> **What is needed**:
Would you print the data below exactly, leaving out every picture?

> **Exercise material**:
● ● ●
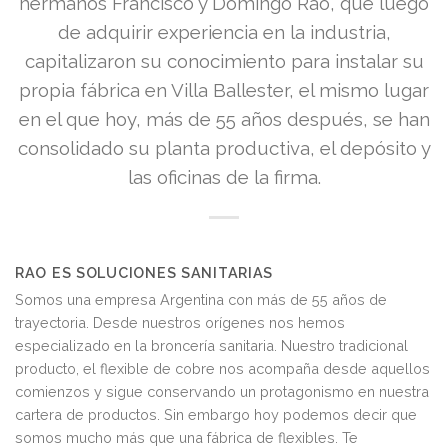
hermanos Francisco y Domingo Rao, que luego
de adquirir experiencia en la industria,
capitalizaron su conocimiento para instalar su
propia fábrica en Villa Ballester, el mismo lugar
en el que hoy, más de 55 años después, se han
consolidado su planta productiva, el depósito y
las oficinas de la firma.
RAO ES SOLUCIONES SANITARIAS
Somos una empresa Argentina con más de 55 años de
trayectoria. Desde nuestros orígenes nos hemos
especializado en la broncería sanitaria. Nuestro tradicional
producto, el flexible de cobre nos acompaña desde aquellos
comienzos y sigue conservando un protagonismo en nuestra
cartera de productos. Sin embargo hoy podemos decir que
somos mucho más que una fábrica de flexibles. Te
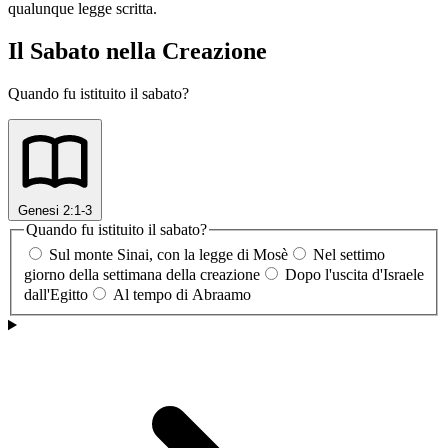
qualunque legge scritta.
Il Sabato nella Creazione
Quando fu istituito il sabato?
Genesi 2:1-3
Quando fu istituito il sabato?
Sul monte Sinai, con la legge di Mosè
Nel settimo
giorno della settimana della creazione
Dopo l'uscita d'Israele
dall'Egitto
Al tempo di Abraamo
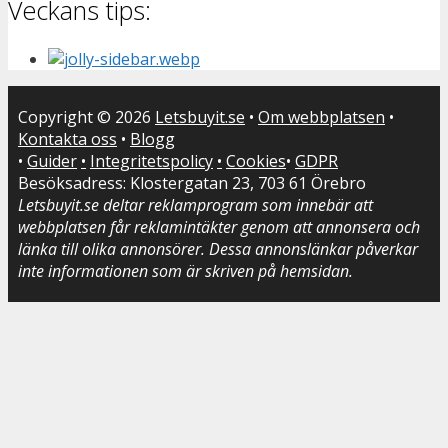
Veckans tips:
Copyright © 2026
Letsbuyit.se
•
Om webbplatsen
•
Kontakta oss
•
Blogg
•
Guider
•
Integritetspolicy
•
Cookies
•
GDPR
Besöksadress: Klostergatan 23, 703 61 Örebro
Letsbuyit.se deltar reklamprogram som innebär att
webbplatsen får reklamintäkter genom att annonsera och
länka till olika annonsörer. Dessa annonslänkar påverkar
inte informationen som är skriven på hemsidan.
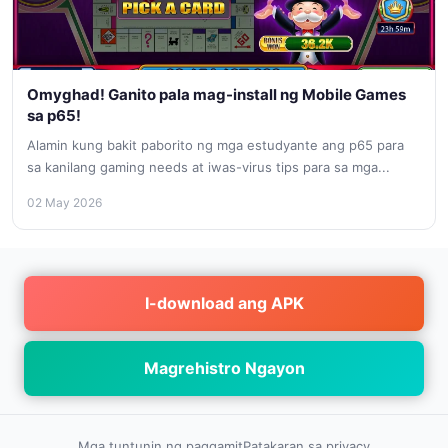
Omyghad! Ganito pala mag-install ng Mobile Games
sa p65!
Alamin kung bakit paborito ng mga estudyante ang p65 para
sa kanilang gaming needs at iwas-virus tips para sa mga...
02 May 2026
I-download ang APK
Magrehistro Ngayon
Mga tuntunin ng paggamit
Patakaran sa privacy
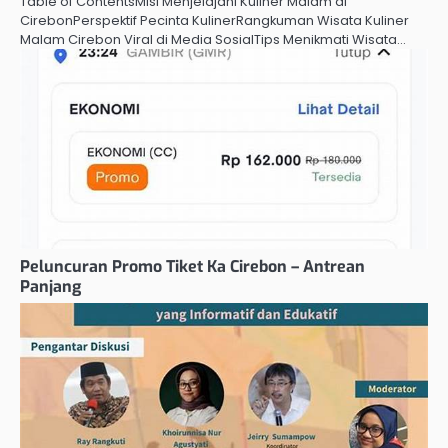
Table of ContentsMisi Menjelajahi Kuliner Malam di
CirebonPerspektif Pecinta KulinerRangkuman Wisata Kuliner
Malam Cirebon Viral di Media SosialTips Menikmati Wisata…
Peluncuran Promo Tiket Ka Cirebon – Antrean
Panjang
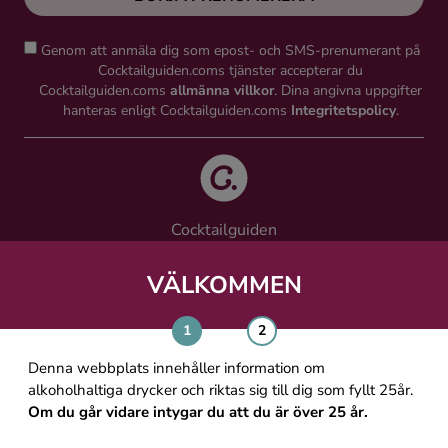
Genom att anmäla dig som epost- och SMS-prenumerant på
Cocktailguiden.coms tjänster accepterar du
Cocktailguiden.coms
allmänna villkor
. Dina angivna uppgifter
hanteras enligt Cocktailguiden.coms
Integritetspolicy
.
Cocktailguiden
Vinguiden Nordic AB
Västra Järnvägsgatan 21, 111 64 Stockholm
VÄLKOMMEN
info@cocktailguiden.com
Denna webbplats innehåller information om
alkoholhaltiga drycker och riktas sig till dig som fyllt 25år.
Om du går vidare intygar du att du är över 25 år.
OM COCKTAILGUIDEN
● ● ●
> **Task result**:
hermanos Francisco y Domingo Rao, que luego
de adquirir experiencia en la industria,
capitalizaron su conocimiento para instalar su
propia fábrica en Villa Ballester, el mismo lugar
en el que hoy, más de 55 años después, se han
consolidado su planta productiva, el depósito y
las oficinas de la firma.
RAO ES SOLUCIONES SANITARIAS
Somos una empresa Argentina con más de 55 años de
trayectoria. Desde nuestros orígenes nos hemos
especializado en la broncería sanitaria. Nuestro tradicional
producto, el flexible de cobre nos acompaña desde aquellos
comienzos y sigue conservando un protagonismo en nuestra
cartera de productos. Sin embargo hoy podemos decir que
somos mucho más que una fábrica de flexibles. Te
qualunque legge scritta.
Il Sabato nella Creazione
Quando fu istituito il sabato?
Genesi 2:1-3
Quando fu istituito il sabato?
Sul monte Sinai, con la legge di Mosè
Nel settimo
giorno della settimana della creazione
Dopo l'uscita d'Israele
dall'Egitto
Al tempo di Abraamo
Veckans tips:
Copyright © 2026
Letsbuyit.se
•
Om webbplatsen
•
Kontakta oss
•
Blogg
•
Guider
•
Integritetspolicy
•
Cookies
•
GDPR
Besöksadress: Klostergatan 23, 703 61 Örebro
Letsbuyit.se deltar reklamprogram som innebär att
webbplatsen får reklamintäkter genom att annonsera och
länka till olika annonsörer. Dessa annonslänkar påverkar
inte informationen som är skriven på hemsidan.
Omyghad! Ganito pala mag-install ng Mobile Games
sa p65!
Alamin kung bakit paborito ng mga estudyante ang p65 para
sa kanilang gaming needs at iwas-virus tips para sa mga...
02 May 2026
I-download ang APK
Magrehistro Ngayon
Mga tuntunin ng paggamit
Patakaran sa privacy
Table of ContentsMisi Menjelajahi Kuliner Malam di
CirebonPerspektif Pecinta KulinerRangkuman Wisata Kuliner
Malam Cirebon Viral di Media SosialTips Menikmati Wisata…
Peluncuran Promo Tiket Ka Cirebon – Antrean
Panjang
Genom att anmäla dig som epost- och SMS-prenumerant på
Cocktailguiden.coms tjänster accepterar du
Cocktailguiden.coms
allmänna villkor
. Dina angivna uppgifter
hanteras enligt Cocktailguiden.coms
Integritetspolicy
.
Cocktailguiden
Vinguiden Nordic AB
Västra Järnvägsgatan 21, 111 64 Stockholm
VÄLKOMMEN
info@cocktailguiden.com
Denna webbplats innehåller information om
alkoholhaltiga drycker och riktas sig till dig som fyllt 25år.
Om du går vidare intygar du att du är över 25 år.
OM COCKTAILGUIDEN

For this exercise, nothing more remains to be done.